Историческая колыбель и духовное сердце — таким, в общих чертах, был первый ментальный пласт восприятия этой земли русским сознанием.
Последняя треть XVIII века стала периодом, когда русское общество стало обращать на Малороссию всё больше внимания, как бы открывая её для себя. В этот период начинает формироваться второй ментальный пласт восприятия этой земли, когда в центре внимания оказывался уже её современный облик. Почему именно тогда обозначился интерес русского общества к этому региону и стало меняться его видение? Причин тому несколько.
47
Хомяков А. С.Указ. соч. С. 37.
Прежде всего, разительным образом изменилось само российское общество (речь идет, в первую очередь, о его высших кругах). Петровские преобразования начала XVIII века привели к революционным переменам не только в государственном устройстве или положении церкви — поменялась сама целеполагающая идея страны. Глубокие перемены произошли в культурном и мировоззренческом облике правящего класса России.
Но вызревать они начали ещё задолго до Петра. Корни многих социально-психологический процессов, сделавших возможной петровскую культурную «революцию сверху», берут начало в Расколе. Ведь его главным, хоть и неожиданным и даже нежеланным результатом стала эрозия убеждённости русского общества (и прежде всего его правящего слоя) в собственной исторической и духовной правоте, в способности и возможности жить по-своему и не считать, что кто-то знает истину лучше, тогда как свой путь — сплошная ошибка.

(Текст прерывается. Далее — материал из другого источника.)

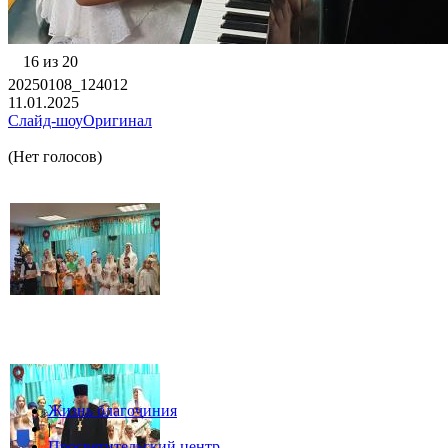
16 из 20
20250108_124012
11.01.2025
Слайд-шоу
Оригинал
(Нет голосов)
Жизнь благочиния
|
Просветительский центр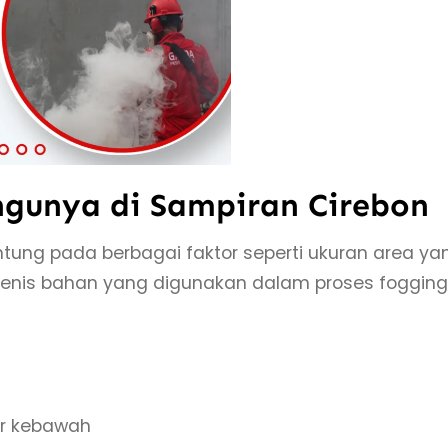
ngunya di Sampiran Cirebon
ntung pada berbagai faktor seperti ukuran area ya
n jenis bahan yang digunakan dalam proses fogging
er kebawah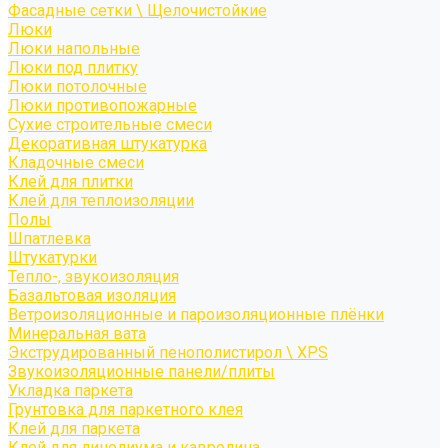
Фасадные сетки \ Щелочистойкие
Люки
Люки напольные
Люки под плитку
Люки потолочные
Люки противопожарные
Сухие строительные смеси
Декоративная штукатурка
Кладочные смеси
Клей для плитки
Клей для теплоизоляции
Полы
Шпатлевка
Штукатурки
Тепло-, звукоизоляция
Базальтовая изоляция
Ветроизоляционные и пароизоляционные плёнки
Минеральная вата
Экструдированный пенополистирол \ XPS
Звукоизоляционные панели/плиты
Укладка паркета
Грунтовка для паркетного клея
Клей для паркета
Клей для линолиума и кавролина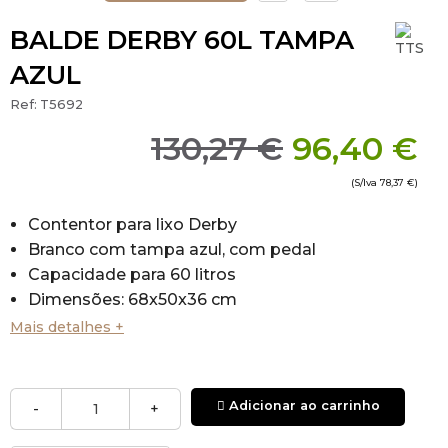
BALDE DERBY 60L TAMPA
AZUL
Ref:
T5692
130,27 €
96,40 €
(S/Iva
78,37 €
)
Contentor para lixo Derby
Branco com tampa azul, com pedal
Capacidade para 60 litros
Dimensões: 68x50x36 cm
Mais detalhes +
Adicionar ao carrinho
-
+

Какими бы глубокими соображениями церковного и светского плана ни руководствовались устроители реформ из окружения царя Алексея Михайловича и патриарха Никона, обернулись нововведения (а может, не столько они сами, сколько методы их утверждения, как бы предвосхитившие петровские) именно расколом:церкви, общества, народа и власти, русского сознания.

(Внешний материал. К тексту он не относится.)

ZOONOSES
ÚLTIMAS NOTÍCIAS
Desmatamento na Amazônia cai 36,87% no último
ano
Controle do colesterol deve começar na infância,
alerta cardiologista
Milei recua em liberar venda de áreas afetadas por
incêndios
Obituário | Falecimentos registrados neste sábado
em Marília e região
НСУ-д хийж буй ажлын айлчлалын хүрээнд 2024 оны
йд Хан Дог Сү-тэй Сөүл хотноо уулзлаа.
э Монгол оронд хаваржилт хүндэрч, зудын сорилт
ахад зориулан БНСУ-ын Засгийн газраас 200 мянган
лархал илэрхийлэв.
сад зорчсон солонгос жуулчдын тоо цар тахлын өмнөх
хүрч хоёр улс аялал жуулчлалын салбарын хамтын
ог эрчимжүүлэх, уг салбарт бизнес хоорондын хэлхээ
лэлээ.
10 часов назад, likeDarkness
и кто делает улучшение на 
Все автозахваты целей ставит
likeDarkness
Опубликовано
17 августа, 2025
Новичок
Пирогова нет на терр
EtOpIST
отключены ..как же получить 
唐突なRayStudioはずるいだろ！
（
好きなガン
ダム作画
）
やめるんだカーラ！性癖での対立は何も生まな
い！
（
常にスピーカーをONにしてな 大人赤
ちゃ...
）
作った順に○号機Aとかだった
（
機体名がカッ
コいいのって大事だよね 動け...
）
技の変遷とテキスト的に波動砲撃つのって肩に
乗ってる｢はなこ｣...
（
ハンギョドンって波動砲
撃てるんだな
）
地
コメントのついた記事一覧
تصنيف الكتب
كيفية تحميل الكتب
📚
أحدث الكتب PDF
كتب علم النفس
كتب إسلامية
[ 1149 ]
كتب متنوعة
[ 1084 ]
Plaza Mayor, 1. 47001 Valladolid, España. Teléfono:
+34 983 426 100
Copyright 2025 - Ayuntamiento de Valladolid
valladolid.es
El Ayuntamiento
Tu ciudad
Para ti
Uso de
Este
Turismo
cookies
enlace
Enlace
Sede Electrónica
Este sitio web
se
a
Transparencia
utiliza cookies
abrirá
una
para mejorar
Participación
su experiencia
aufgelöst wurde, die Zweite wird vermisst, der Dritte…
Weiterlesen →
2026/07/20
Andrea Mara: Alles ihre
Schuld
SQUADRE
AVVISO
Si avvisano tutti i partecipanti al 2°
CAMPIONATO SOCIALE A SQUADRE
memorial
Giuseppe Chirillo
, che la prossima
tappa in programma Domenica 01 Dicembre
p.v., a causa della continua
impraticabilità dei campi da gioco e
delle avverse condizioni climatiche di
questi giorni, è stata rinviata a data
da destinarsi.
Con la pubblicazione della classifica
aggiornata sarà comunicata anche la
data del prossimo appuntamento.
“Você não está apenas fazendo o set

Позднее этот психологический комплекс — о том, что «нет пророка в своём отечестве», — и убеждённость в своей историософской «ошибочности» станут неотъемлемыми спутниками российской жизни, прочно прописавшись в сознании численно хоть и не самых больших, но влиятельных общественных групп и течений. Но Раскол лишь заложил к этому некоторые предпосылки. Вестернизация же начала XVIII века сделала эту психологию одним из определяющих векторов российского исторического процесса. Если в середине XVII века носителями «истины» и учителями выступали православные греки, то в XVIII — протестантско-католическая и быстро секуляризирующаяся Западная Европа.
Укоренившиеся среди российского правящего слоя западноевропейские социально-политические доктрины и культурные нормы привели к тому, что его взгляд на мир и Россию стал иным. Получившее образование и воспитание по лекалам европейской мысли эпохи Просвещения, российское общество в массе своей начало оценивать себя с точки зрения «Европы», повторяя при этом и все европейские мифы и стереотипы относительно России и её «допетровской» истории, например, о её «дикости», «невежестве», оторванности от цивилизации и культуры [48] . Западная Европа становилась эталоном, от которого вёлся отсчёт «культурности» (сословия, народа или территории), а Россия оказывалась «молодой» страной, лишь недавно вступившей в «цивилизованный» свет.
48
Стенник Ю. В.Идея «древней» и «новой» России в литературе и общественной мысли XVIII — начала XIX века. СПб., 2004. С. 5, 10.
В географическом измерении это выражалось в том, что в российском сознании Россия стала восприниматься как «Север». Скажем, так её называла русская поэзия XVIII века. Показательно и соотношение содержащихся в ней упоминаний географических объектов: чаще всего встречаются Нева, Санкт-Петербург, Балтика, Двина либо античные топонимы. Стоит также вспомнить названия целого ряда российских изданий начала XIX века, таких как «Северная пчела», «Северные цветы», «Северный вестник», «Северная почта», «Полярная звезда» и т. п. И дело было не только в перенесении столицы, а с ней и центра культурной жизни из Москвы в Петербург, но и в том, что на Россию взирали как бы с позиций наблюдателя, находящегося в Южной Европе, точнее, в некоей пространственно-временной точке античности.